(Collected data)
------------------------------------------------------------------------
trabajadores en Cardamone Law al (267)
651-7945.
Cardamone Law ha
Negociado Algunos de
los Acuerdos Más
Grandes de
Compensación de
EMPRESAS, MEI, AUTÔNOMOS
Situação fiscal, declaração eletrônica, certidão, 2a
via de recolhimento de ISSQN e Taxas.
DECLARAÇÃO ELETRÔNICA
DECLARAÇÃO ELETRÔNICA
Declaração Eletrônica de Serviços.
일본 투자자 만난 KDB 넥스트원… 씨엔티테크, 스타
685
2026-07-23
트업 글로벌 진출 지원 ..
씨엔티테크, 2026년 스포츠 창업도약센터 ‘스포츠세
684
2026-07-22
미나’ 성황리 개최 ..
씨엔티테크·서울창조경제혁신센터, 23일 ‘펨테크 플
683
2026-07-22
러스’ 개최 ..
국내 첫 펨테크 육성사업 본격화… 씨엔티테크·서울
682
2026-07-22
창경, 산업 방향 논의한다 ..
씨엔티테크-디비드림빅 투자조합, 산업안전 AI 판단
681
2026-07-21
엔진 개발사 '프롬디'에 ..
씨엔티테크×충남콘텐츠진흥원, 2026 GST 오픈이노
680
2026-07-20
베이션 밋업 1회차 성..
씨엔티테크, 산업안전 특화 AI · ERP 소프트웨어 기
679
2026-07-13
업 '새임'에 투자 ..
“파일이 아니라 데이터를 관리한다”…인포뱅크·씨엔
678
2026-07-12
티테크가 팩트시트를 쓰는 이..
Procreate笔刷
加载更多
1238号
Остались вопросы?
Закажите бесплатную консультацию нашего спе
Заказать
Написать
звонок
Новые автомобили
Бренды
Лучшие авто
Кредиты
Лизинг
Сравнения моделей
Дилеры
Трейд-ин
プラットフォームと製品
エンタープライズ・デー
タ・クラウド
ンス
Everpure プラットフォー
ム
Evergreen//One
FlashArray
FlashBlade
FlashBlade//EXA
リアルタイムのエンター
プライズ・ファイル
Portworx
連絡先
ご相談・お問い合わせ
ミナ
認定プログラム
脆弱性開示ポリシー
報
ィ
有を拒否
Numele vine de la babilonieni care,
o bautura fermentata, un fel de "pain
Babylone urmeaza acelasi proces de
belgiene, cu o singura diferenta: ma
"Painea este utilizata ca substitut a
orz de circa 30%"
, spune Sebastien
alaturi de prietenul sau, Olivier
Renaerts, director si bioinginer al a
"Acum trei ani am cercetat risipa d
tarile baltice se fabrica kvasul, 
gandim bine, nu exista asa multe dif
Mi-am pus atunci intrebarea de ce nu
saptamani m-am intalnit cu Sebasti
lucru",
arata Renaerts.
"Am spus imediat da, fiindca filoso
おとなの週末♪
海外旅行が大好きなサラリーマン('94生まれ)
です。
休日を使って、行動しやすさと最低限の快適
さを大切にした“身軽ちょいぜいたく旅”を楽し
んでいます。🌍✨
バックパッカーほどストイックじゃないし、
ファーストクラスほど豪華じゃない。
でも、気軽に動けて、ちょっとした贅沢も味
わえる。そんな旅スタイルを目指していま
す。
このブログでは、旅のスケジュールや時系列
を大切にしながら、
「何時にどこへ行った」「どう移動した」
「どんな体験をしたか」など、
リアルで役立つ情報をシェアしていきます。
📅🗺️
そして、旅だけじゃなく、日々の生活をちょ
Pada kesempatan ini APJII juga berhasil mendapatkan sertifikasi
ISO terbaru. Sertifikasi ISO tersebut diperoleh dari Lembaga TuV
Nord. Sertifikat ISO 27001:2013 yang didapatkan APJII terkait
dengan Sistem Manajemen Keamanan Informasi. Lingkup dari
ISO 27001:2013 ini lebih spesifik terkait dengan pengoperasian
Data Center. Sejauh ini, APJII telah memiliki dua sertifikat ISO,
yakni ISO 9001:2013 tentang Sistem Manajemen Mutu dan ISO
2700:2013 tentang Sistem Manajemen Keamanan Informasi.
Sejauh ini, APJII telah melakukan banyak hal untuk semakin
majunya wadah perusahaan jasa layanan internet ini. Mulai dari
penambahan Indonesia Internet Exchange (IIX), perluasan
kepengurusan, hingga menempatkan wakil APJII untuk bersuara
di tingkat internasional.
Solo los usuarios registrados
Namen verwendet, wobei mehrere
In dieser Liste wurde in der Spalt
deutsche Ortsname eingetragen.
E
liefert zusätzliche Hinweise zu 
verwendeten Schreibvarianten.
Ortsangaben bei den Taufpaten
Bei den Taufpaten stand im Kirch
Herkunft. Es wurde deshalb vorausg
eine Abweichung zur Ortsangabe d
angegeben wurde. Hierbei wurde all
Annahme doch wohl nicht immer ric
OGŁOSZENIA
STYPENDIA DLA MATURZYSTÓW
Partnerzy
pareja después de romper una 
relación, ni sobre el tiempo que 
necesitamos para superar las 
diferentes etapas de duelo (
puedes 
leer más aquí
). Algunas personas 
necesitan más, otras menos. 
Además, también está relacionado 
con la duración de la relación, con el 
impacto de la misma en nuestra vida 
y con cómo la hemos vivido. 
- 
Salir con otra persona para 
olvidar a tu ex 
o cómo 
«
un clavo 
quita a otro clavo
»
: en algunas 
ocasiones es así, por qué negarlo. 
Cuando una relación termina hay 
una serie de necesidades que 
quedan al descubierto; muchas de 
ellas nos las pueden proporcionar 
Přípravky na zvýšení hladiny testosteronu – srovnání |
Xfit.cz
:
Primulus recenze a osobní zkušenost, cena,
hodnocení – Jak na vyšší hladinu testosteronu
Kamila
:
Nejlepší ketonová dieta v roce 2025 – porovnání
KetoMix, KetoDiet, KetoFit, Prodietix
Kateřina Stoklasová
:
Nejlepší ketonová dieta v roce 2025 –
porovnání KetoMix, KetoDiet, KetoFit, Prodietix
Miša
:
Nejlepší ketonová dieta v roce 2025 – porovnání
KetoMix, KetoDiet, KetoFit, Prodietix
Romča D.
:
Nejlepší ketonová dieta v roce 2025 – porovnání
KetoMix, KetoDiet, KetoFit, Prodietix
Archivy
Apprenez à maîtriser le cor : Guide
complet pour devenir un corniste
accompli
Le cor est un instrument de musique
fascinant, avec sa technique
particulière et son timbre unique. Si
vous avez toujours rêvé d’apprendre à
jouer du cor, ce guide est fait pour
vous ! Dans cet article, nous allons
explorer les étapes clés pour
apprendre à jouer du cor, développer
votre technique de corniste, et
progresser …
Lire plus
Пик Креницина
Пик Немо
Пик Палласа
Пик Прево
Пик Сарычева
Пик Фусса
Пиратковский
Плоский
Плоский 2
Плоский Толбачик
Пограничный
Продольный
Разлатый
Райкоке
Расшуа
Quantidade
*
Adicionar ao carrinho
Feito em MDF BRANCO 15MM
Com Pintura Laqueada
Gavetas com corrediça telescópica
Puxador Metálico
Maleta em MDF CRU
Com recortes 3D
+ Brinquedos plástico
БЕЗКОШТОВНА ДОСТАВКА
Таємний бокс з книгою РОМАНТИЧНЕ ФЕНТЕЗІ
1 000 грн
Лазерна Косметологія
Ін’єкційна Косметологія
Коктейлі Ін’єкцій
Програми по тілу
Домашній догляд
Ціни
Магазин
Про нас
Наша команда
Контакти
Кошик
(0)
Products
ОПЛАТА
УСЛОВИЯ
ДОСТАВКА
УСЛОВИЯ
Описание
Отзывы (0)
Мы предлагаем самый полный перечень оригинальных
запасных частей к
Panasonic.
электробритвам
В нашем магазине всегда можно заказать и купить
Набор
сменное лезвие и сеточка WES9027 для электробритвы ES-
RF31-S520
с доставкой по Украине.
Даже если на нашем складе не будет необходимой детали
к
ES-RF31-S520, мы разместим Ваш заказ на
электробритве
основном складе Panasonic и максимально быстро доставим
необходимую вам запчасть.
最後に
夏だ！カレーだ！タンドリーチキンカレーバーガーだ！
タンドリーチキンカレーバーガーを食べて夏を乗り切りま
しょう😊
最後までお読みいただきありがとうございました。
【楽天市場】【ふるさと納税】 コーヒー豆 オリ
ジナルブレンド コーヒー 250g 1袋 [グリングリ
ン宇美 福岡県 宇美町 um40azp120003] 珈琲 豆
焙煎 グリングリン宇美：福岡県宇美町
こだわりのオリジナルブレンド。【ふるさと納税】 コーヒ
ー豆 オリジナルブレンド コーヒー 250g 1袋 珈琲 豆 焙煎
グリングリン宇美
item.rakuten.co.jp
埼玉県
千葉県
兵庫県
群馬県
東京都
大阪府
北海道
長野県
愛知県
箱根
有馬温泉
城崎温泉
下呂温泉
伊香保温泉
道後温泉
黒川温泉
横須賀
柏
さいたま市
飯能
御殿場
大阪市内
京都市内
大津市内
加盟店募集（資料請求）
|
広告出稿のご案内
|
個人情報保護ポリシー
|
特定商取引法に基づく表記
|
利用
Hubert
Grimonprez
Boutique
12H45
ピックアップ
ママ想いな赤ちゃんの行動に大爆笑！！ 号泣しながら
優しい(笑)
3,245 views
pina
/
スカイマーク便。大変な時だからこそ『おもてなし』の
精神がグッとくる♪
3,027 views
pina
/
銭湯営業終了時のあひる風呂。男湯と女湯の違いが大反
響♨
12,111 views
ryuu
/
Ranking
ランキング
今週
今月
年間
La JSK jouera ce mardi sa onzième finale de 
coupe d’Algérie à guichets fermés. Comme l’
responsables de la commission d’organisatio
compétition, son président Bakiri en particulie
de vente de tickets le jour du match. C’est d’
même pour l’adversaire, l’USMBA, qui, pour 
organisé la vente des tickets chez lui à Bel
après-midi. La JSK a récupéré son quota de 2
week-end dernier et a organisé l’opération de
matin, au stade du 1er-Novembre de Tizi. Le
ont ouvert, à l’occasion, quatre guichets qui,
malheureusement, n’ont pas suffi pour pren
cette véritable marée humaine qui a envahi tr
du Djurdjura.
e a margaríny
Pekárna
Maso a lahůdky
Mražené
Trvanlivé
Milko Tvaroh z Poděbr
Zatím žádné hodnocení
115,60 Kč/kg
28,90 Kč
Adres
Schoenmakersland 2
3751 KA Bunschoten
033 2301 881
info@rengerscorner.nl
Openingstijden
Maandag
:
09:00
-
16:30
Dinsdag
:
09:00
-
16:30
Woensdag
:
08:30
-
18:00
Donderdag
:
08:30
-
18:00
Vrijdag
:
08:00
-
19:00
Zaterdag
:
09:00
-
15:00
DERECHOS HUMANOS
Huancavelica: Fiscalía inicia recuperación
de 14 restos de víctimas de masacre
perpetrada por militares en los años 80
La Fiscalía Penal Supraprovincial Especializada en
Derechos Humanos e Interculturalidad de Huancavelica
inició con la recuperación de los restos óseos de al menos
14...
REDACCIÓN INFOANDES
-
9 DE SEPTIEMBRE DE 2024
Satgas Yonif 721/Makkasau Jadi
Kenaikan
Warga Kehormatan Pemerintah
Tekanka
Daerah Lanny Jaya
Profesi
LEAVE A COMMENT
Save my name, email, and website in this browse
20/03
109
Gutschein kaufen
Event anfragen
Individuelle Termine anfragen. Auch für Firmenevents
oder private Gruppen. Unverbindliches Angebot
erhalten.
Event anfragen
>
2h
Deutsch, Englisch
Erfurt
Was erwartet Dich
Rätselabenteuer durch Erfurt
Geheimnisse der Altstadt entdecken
------------------------------------------------------------------------
• [YOUR GOAL]
Return every line of the data above in which "Taufpaten" appears.

• [OUTPUT OF THE TASK]
Ortsangaben bei den Taufpaten
Bei den Taufpaten stand im Kirch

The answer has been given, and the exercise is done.